IS DOWNTOWN OFFICE OVERSHADOWING SUBURBAN OFFICE?

Lately it seems that downtown office is overshadowing suburban office activity. Despite all the news of companies continuing to leave the suburbs, the market is actually seeing that there’s been an increase in demand, particularly for Class A buildings. In fact, a third quarter 2015 suburban market report by JLL shows that the strong absorption has led to a record low vacancy of 19.2 percent compared to 22.6 percent in 2014.

Leasing activity in the third quarter helped to break up several large blocks of available space in the suburbs, according to the report.

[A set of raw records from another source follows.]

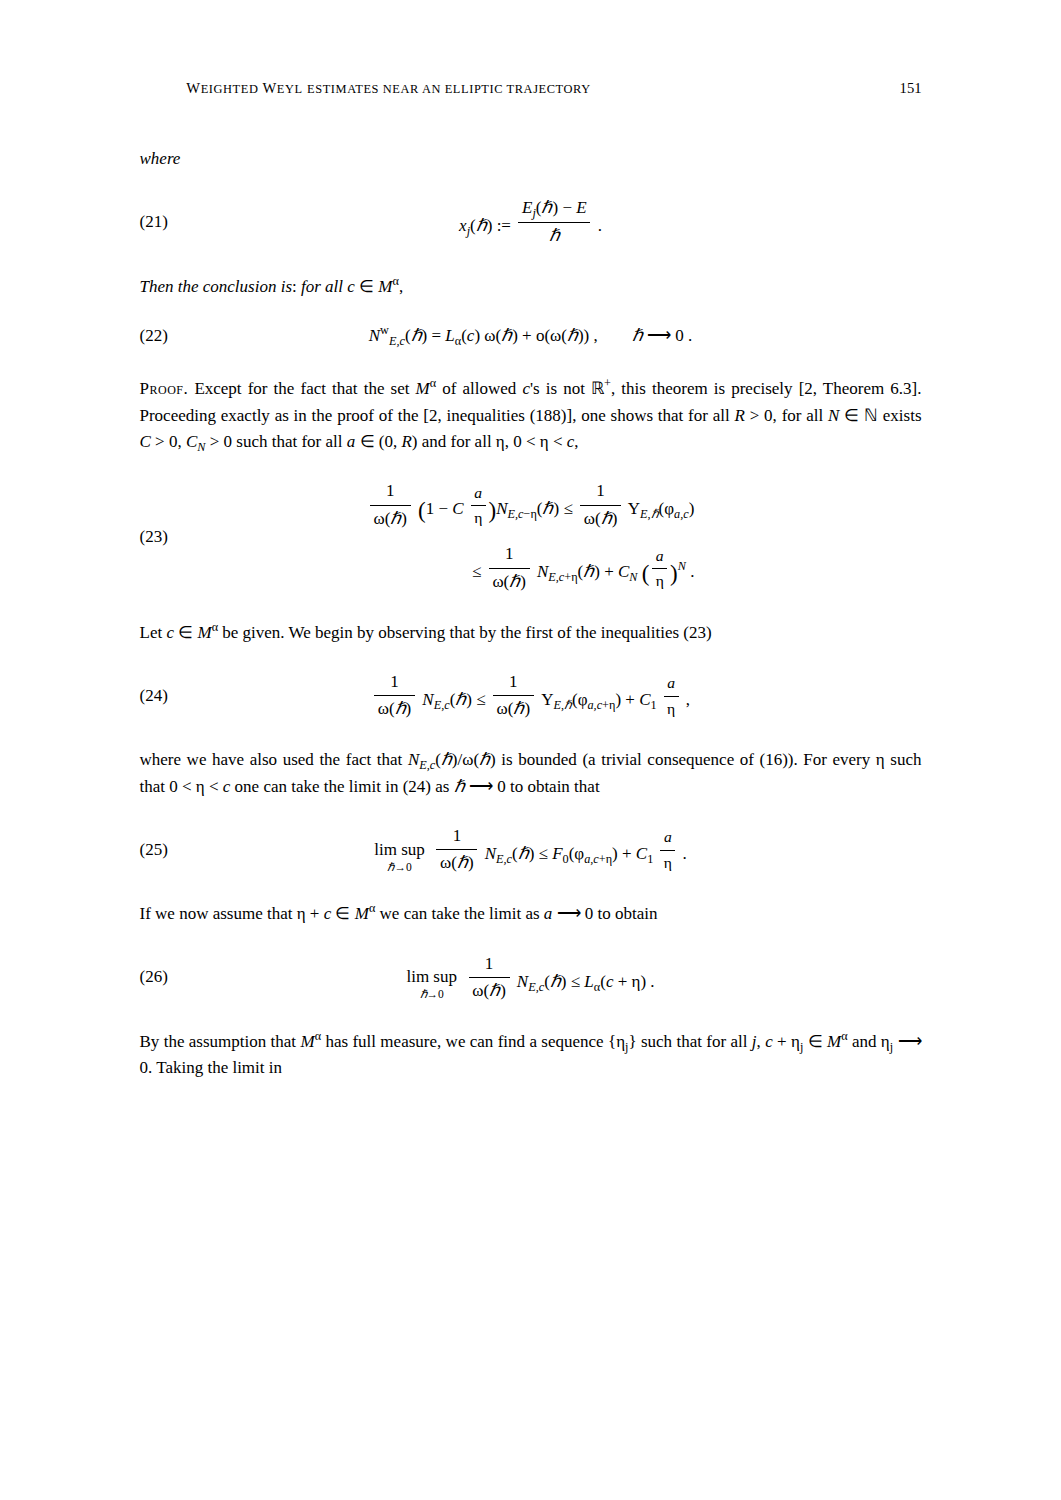WEIGHTED WEYL ESTIMATES NEAR AN ELLIPTIC TRAJECTORY 151
where
(21) xj(ℏ) := Ej(ℏ) − E ℏ .
Then the conclusion is: for all c ∈ Mα,
(22) NwE,c(ℏ) = Lα(c) ω(ℏ) + o(ω(ℏ)) , ℏ ⟶ 0 .
Proof. Except for the fact that the set Mα of allowed c's is not ℝ+, this theorem is precisely [2, Theorem 6.3]. Proceeding exactly as in the proof of the [2, inequalities (188)], one shows that for all R > 0, for all N ∈ ℕ exists C > 0, CN > 0 such that for all a ∈ (0, R) and for all η, 0 < η < c,
(23) 1 ω(ℏ) (1 − C aη) NE,c−η(ℏ) ≤ 1 ω(ℏ) ΥE,ℏ(φa,c) ≤ 1 ω(ℏ) NE,c+η(ℏ) + CN (aη)N .
Let c ∈ Mα be given. We begin by observing that by the first of the inequalities (23)
(24) 1 ω(ℏ) NE,c(ℏ) ≤ 1 ω(ℏ) ΥE,ℏ(φa,c+η) + C1 aη ,
where we have also used the fact that NE,c(ℏ)/ω(ℏ) is bounded (a trivial consequence of (16)). For every η such that 0 < η < c one can take the limit in (24) as ℏ ⟶ 0 to obtain that
(25) lim sup ℏ→0 1 ω(ℏ) NE,c(ℏ) ≤ F0(φa,c+η) + C1 aη .
If we now assume that η + c ∈ Mα we can take the limit as a ⟶ 0 to obtain
(26) lim sup ℏ→0 1 ω(ℏ) NE,c(ℏ) ≤ Lα(c + η) .
By the assumption that Mα has full measure, we can find a sequence {ηj} such that for all j, c + ηj ∈ Mα and ηj ⟶ 0. Taking the limit in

Today, the smaller towns house a lot of back office operations including accounting and support staff. Jeff Shay, senior vice president of Jones Lang LaSalle’s (JLL) suburban leasing team, confirmed that there continues to be positive absorption and while it’s nothing dramatic, they are positive steps.

Shay said owners are pushing rents in various submarkets, especially in Class A office spaces, as they become scarce.

The North market saw plenty of activity, though it remained fairly consistent. The JLL suburban office team noted that there have been several signed leases in the North compared to other submarkets that saw mid-sized deals.

“Certain submarkets have lower vacancy, so everyone’s recovering at the same level, some were hit harder like the Northwest submarket but they’re recovering at the same pace,” Shay added.

Two of the larger deals this year were Ingredion and Exelon Corporation recommitting to Westchester, Illinois for 10 years.

These days, many owners are reinvesting back in their assets, whether they are upgrading or retrofit to amenity packages that are being brought in. Investments are being put back in across the board to create attractive and vibrant office spaces.

So where does this leave us? Shay reassures that going forward, the future of suburban office looks healthy.

“We’re still optimistic,” he said. “If things continue the way they are going in the hiring and corporate results, we don’t have a big shoe to drop, we see continued positive movement. New sites are being marketed, absorbing vacancy continues across the board, investing…all continue in a positive direction.”